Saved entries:
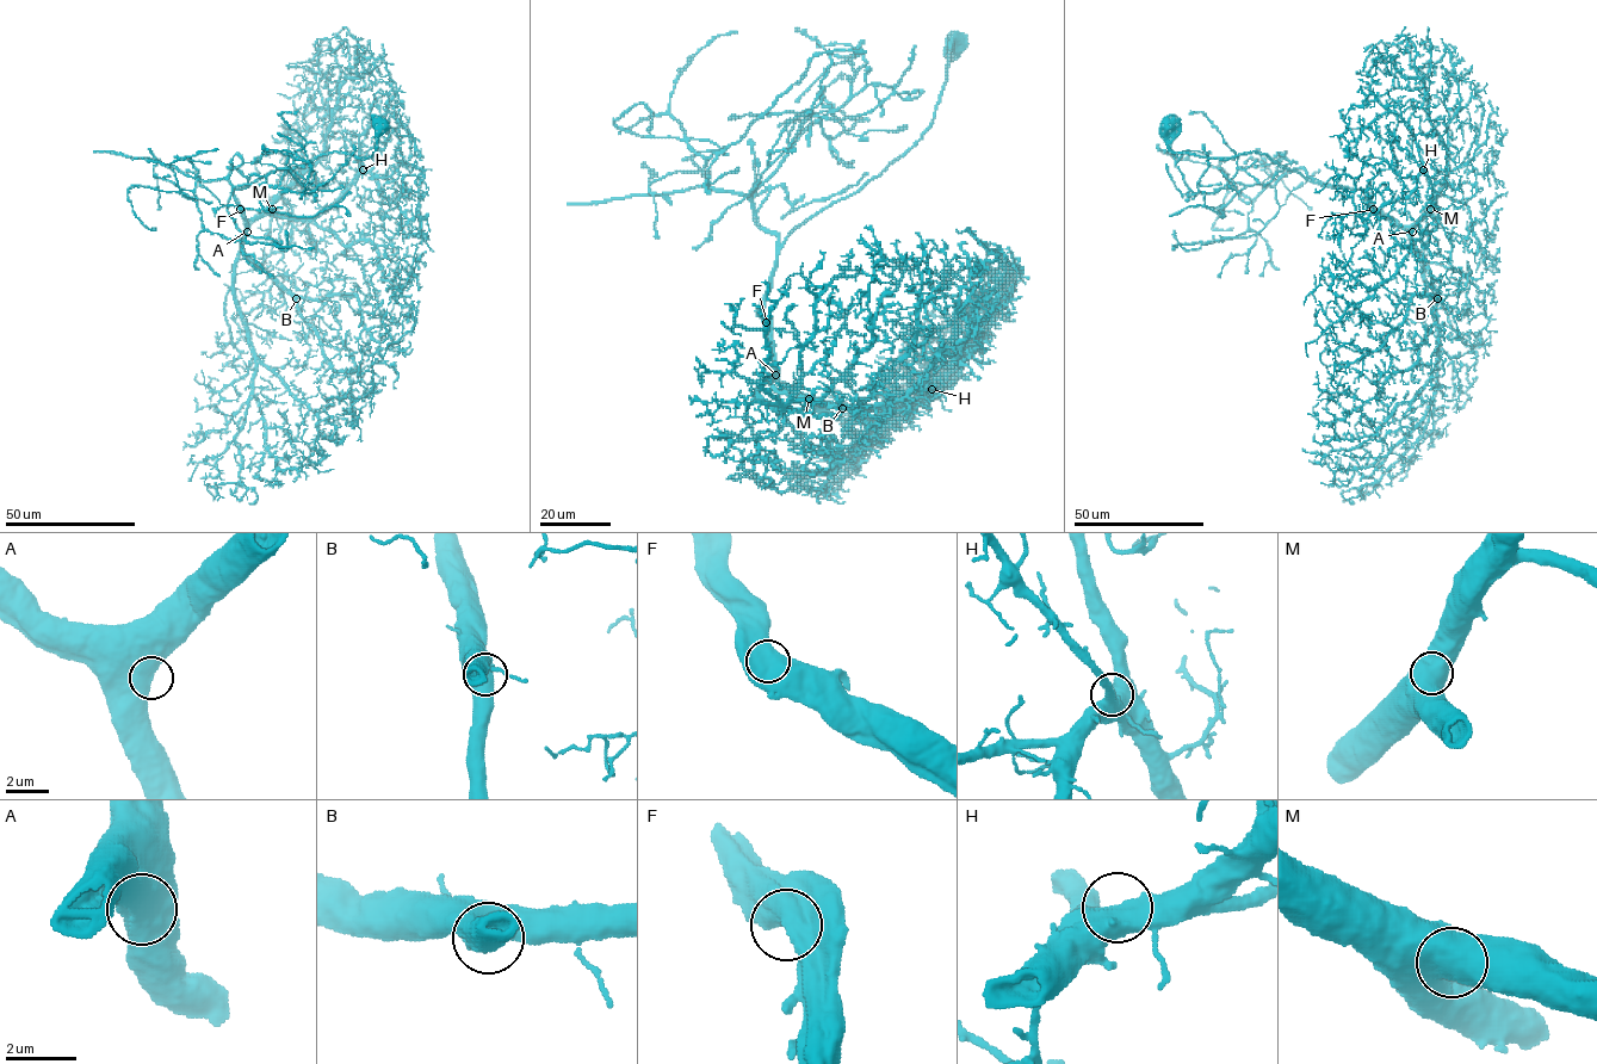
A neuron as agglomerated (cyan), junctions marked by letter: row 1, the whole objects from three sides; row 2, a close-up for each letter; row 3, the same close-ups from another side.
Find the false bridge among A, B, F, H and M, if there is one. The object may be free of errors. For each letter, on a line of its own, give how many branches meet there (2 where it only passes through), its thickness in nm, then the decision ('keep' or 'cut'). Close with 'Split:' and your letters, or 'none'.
A: 1 branches meet; 800 nm thick; keep
B: 1 branches meet; 850 nm thick; keep
F: 1 branches meet; 1000 nm thick; keep
H: 1 branches meet; 850 nm thick; keep
M: 1 branches meet; 750 nm thick; keep
Split: none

WHAT THIS TASK INVOLVES: The entries above need to be repeated word for word, minus their pictures.

SOLUTION TO THIS TASK:
A neuron as agglomerated (cyan), junctions marked by letter: row 1, the whole objects from three sides; row 2, a close-up for each letter; row 3, the same close-ups from another side.
Find the false bridge among A, B, F, H and M, if there is one. The object may be free of errors. For each letter, on a line of its own, give how many branches meet there (2 where it only passes through), its thickness in nm, then the decision ('keep' or 'cut'). Close with 'Split:' and your letters, or 'none'.
A: 1 branches meet; 800 nm thick; keep
B: 1 branches meet; 850 nm thick; keep
F: 1 branches meet; 1000 nm thick; keep
H: 1 branches meet; 850 nm thick; keep
M: 1 branches meet; 750 nm thick; keep
Split: none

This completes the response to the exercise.